Contrairement à la Diaspora occidentale, il n'y a pas eu de manifestations de rue massives. Le registre est resté liturgique et communautaire : messes, dépôts de fleurs, lectures, moments culturels. Cette particularité s'explique par la position ambiguë de Téhéran : la République islamique n'a jamais reconnu officiellement le Génocide arménien, pour ne pas froisser la Turquie. Mais elle tolère, voire accompagne discrètement les commémorations arméniennes. Le résultat a pu s'observer au travers de discours mémoriels autorisés mais dépolitisés, sans slogans contre la Turquie, avec un accent mis sur la souffrance historique universelle plutôt que sur les revendications politiques.
En 2026, les tensions militaires régionales ont pesé sur l'organisation des cérémonies. La priorité sécuritaire a limité les rassemblements visibles, poussant la communauté à la prudence. On a pu constater des cérémonies plus discrètes, davantage concentrées dans les espaces fermés (églises, salles communautaires), avec une tonalité plus spirituelle que politique.

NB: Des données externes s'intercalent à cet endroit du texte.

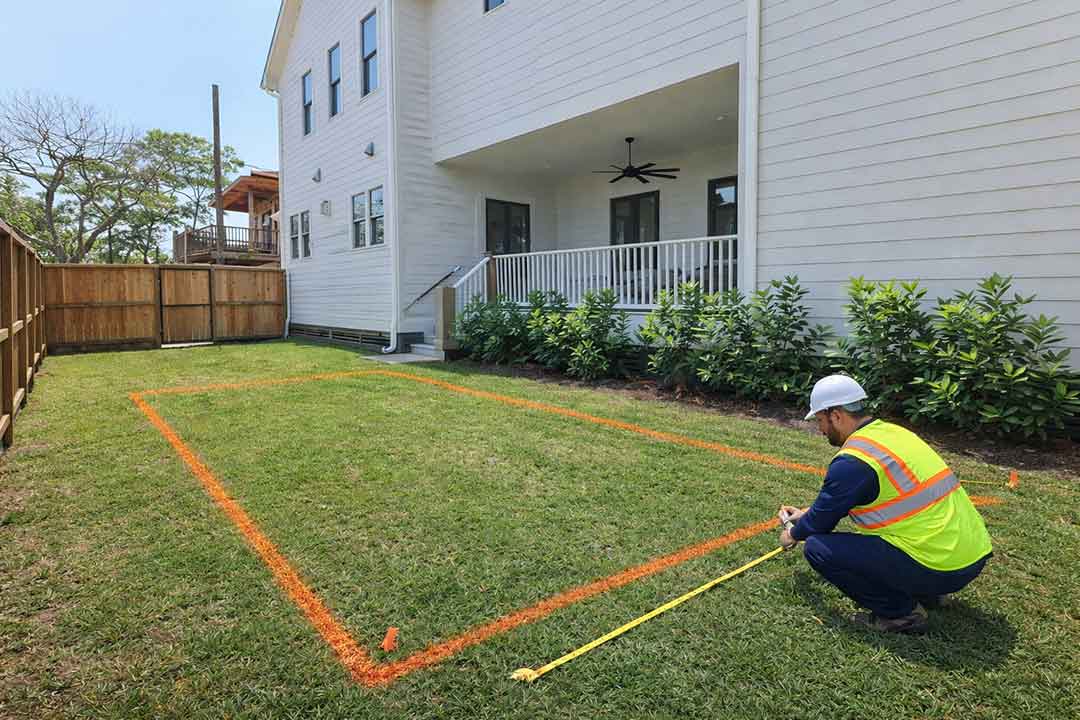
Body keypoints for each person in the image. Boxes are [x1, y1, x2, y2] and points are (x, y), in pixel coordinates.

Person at [779, 375, 993, 634]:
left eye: (820, 421)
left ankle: (899, 615)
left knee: (817, 548)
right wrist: (803, 514)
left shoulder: (854, 461)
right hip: (971, 555)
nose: (821, 430)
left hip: (939, 565)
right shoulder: (895, 434)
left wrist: (792, 533)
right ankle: (929, 592)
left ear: (836, 415)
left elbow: (820, 524)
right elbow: (835, 504)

Pourtant, comme partout dans la Diaspora, le 24-Avril ne se limite pas au passé.
Les Arméniens d'Iran établissent des parallèles entre la mémoire du Génocide et l'insécurité actuelle, entre 1915 et la tragédie de l'Artsakh, réfléchissant à la vulnérabilité persistante des minorités en temps de guerre. Dans ce contexte, l'Église arménienne joue un rôle encore plus structurant qu'ailleurs, assurant l'organisation des cérémonies, l'encadrement du discours et le maintien de la cohésion communautaire face à l'adversité.

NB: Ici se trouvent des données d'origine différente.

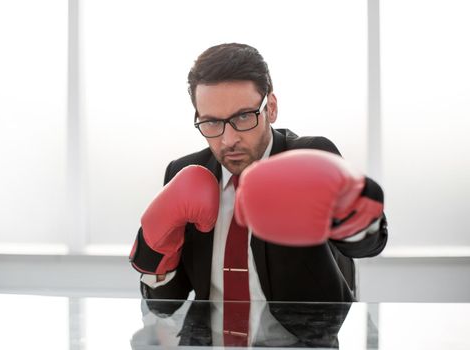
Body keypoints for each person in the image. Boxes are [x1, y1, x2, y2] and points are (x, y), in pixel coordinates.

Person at [129, 43, 387, 306]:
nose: (229, 140)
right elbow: (164, 305)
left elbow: (370, 246)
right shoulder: (184, 172)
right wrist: (159, 250)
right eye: (212, 122)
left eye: (243, 117)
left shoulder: (309, 154)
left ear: (270, 108)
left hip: (303, 343)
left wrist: (349, 208)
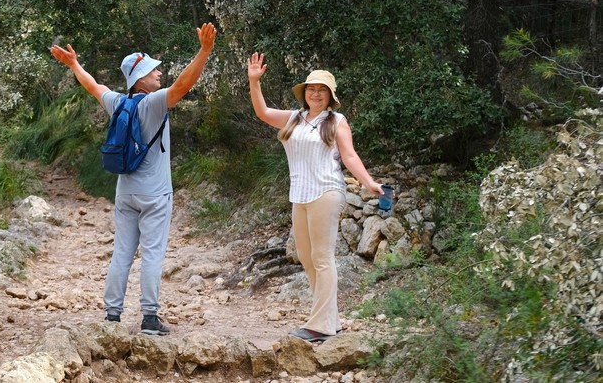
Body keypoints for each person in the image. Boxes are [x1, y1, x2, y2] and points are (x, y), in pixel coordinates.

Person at [50, 23, 218, 336]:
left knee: (122, 254)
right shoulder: (153, 103)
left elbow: (93, 86)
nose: (159, 73)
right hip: (155, 196)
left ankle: (112, 317)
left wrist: (74, 64)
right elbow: (183, 85)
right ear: (139, 77)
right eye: (153, 69)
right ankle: (150, 319)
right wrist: (204, 51)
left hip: (125, 193)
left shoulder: (118, 102)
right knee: (152, 255)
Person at [246, 52, 384, 343]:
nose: (315, 94)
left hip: (326, 192)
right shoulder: (294, 118)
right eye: (311, 89)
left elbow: (349, 155)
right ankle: (330, 321)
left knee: (322, 258)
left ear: (330, 95)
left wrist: (368, 181)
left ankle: (320, 325)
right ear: (304, 93)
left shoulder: (337, 121)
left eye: (321, 90)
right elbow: (262, 112)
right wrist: (254, 81)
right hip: (300, 195)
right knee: (308, 260)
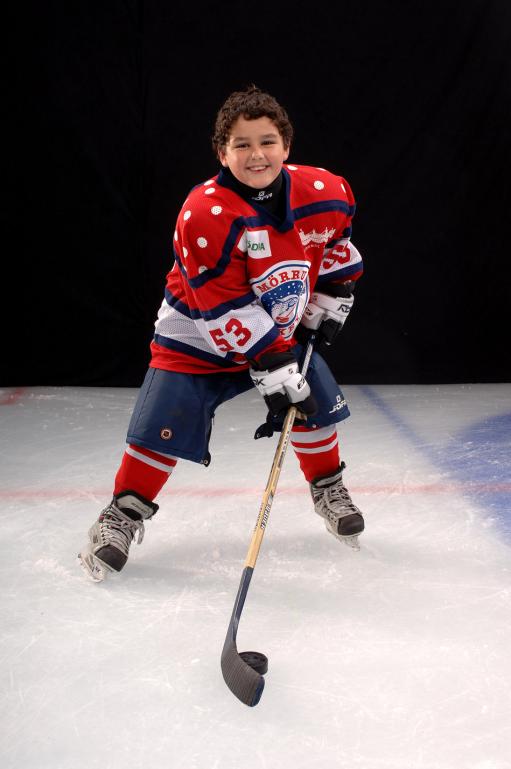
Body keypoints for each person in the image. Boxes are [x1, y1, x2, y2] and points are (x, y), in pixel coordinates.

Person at [78, 85, 365, 582]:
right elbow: (220, 305)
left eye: (268, 141)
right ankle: (122, 514)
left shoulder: (326, 190)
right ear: (221, 152)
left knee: (312, 404)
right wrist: (273, 362)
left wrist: (334, 292)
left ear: (287, 144)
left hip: (276, 330)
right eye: (242, 144)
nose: (257, 154)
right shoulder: (205, 212)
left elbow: (336, 244)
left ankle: (328, 488)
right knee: (162, 426)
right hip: (196, 335)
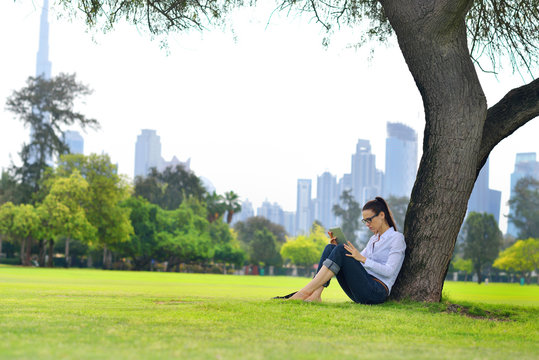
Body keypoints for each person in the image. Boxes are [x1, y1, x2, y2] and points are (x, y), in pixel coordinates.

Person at [287, 197, 406, 304]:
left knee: (340, 250)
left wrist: (363, 259)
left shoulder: (396, 238)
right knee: (331, 248)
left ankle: (303, 293)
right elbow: (355, 261)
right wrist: (337, 250)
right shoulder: (373, 239)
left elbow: (389, 271)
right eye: (365, 221)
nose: (367, 224)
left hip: (376, 291)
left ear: (382, 215)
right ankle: (316, 295)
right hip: (360, 289)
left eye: (369, 220)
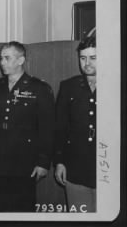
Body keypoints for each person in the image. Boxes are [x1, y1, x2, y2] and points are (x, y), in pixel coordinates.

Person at [0, 41, 55, 212]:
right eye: (1, 58)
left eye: (7, 58)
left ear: (21, 60)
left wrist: (43, 162)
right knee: (1, 207)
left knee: (23, 208)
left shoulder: (39, 88)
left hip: (25, 161)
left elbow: (47, 128)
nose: (2, 62)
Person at [54, 36, 97, 212]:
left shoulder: (117, 83)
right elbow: (59, 128)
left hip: (108, 170)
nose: (87, 63)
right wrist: (59, 162)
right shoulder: (68, 87)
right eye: (83, 58)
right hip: (76, 167)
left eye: (93, 58)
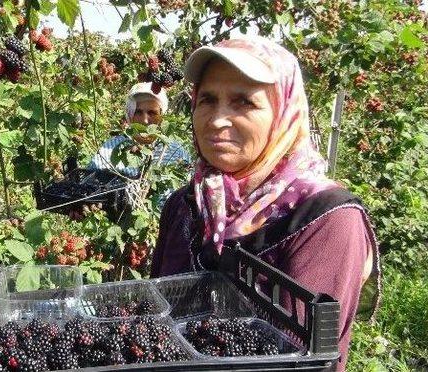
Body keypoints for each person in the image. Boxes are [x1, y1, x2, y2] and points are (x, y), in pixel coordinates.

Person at [151, 37, 380, 371]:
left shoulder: (325, 220)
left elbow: (294, 360)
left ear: (283, 113)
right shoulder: (184, 205)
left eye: (244, 102)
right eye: (207, 100)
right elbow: (154, 319)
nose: (217, 120)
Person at [88, 82, 191, 179]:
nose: (145, 120)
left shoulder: (176, 153)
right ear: (129, 116)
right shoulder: (109, 151)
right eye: (138, 112)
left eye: (152, 113)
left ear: (162, 118)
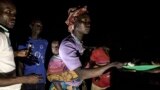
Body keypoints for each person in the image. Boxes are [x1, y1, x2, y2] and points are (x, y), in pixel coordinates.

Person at [48, 5, 123, 89]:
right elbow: (81, 73)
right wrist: (111, 65)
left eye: (89, 21)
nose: (88, 24)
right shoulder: (68, 45)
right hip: (62, 86)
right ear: (75, 20)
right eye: (84, 20)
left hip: (74, 84)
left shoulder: (79, 43)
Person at [0, 0, 42, 89]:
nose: (13, 17)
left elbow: (2, 55)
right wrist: (25, 79)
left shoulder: (4, 35)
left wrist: (17, 53)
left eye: (14, 14)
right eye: (8, 12)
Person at [18, 19, 48, 90]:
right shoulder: (24, 42)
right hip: (28, 80)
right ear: (31, 26)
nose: (40, 27)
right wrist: (21, 82)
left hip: (41, 80)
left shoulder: (45, 42)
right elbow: (20, 65)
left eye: (41, 26)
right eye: (37, 25)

Le silence assourdissant d’Erevan
Alors que ces communautés historiques, autrefois poumons de la Diaspora arménienne et relais stratégiques de la culture et de l'identité arméniennes au Moyen-Orient, luttent pour leur survie, le silence d'Erevan interpelle. Aucune initiative significative de la part de l'Arménie officielle pour atténuer leurs souffrances. Aucun plan d'aide, aucune solidarité institutionnelle visible. Ce silence s'inscrit dans un contexte où les agents du panturquisme ont tout intérêt à donner le coup de grâce à ces communautés fragilisées. Les Arméniens de Syrie, du Liban et d'Iran ont donc commémoré le 111e anniversaire du Génocide dans une solitude qui fait écho, de manière tragique, à l'abandon de 1915. Entre précarité économique, pressions politiques et guerres régionales, ces communautés résistent avec les moyens du bord : la foi, la mémoire, et une identité forgée dans l'adversité. Reste à savoir combien de temps encore elles pourront tenir.
Cet article s'appuie sur des témoignages et observations recueillis auprès de membres des communautés arméniennes de Syrie, du Liban et d'Iran.